* _Work request_
Count the lines below that contain the word "Assets", and give only that number.

Short-answer chart tasks:
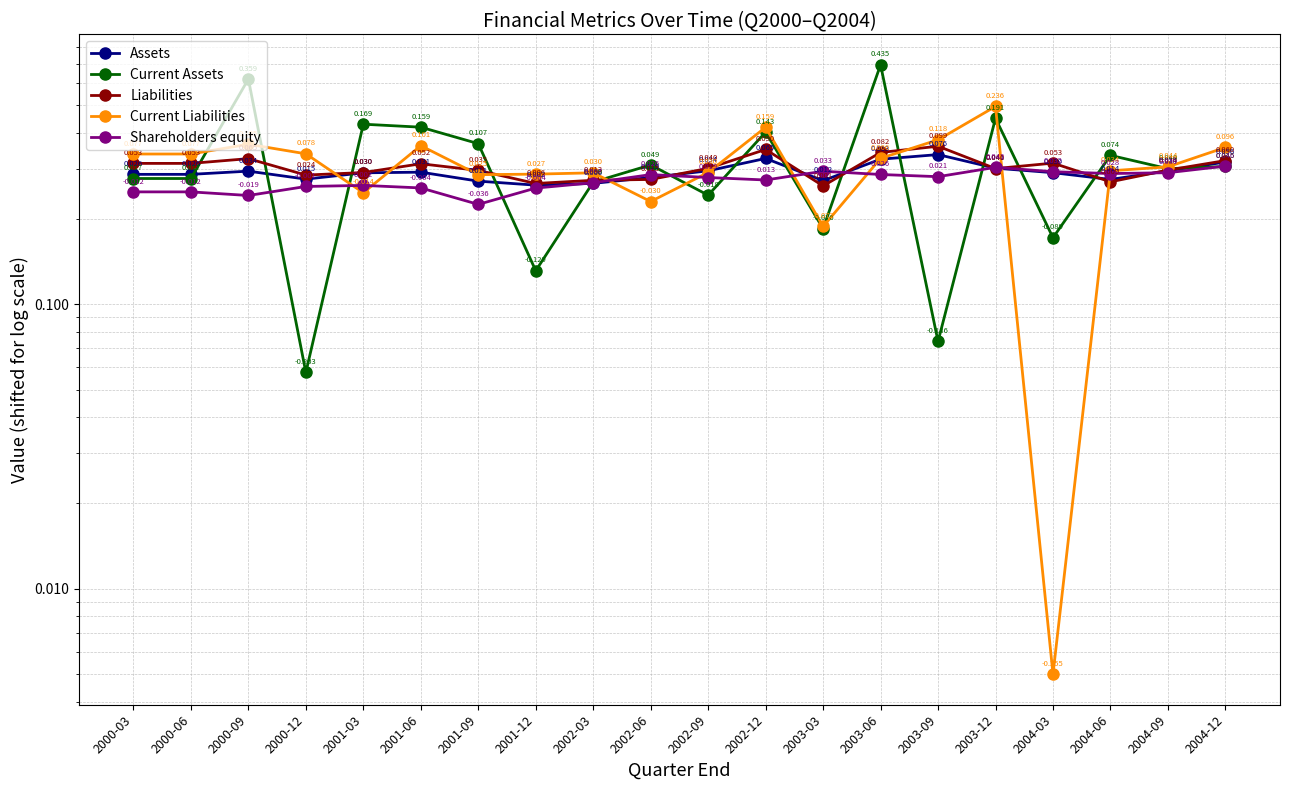

Reading left to right, transcribe all the data shown in this chart.

Assets: 0.3	0.3	0.3	0.3	0.3	0.3	0.3	0.3	0.3	0.3	0.3	0.3	0.3	0.3	0.3	0.3	0.3	0.3	0.3	0.3
Current Assets: 0.3	0.3	0.6	0.1	0.4	0.4	0.4	0.1	0.3	0.3	0.2	0.4	0.2	0.7	0.1	0.5	0.2	0.3	0.3	0.3
Liabilities: 0.3	0.3	0.3	0.3	0.3	0.3	0.3	0.3	0.3	0.3	0.3	0.4	0.3	0.3	0.4	0.3	0.3	0.3	0.3	0.3
Current Liabilities: 0.3	0.3	0.4	0.3	0.2	0.4	0.3	0.3	0.3	0.2	0.3	0.4	0.2	0.3	0.4	0.5	0.0	0.3	0.3	0.4
Shareholders equity: 0.2	0.2	0.2	0.3	0.3	0.3	0.2	0.3	0.3	0.3	0.3	0.3	0.3	0.3	0.3	0.3	0.3	0.3	0.3	0.3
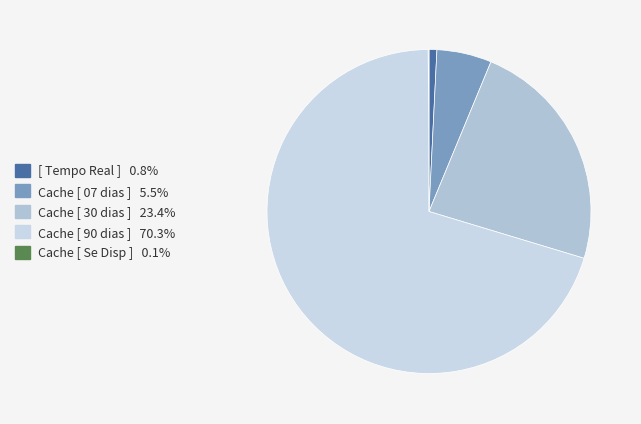

How many segments does this pie chart have?

5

* _Final answer_
2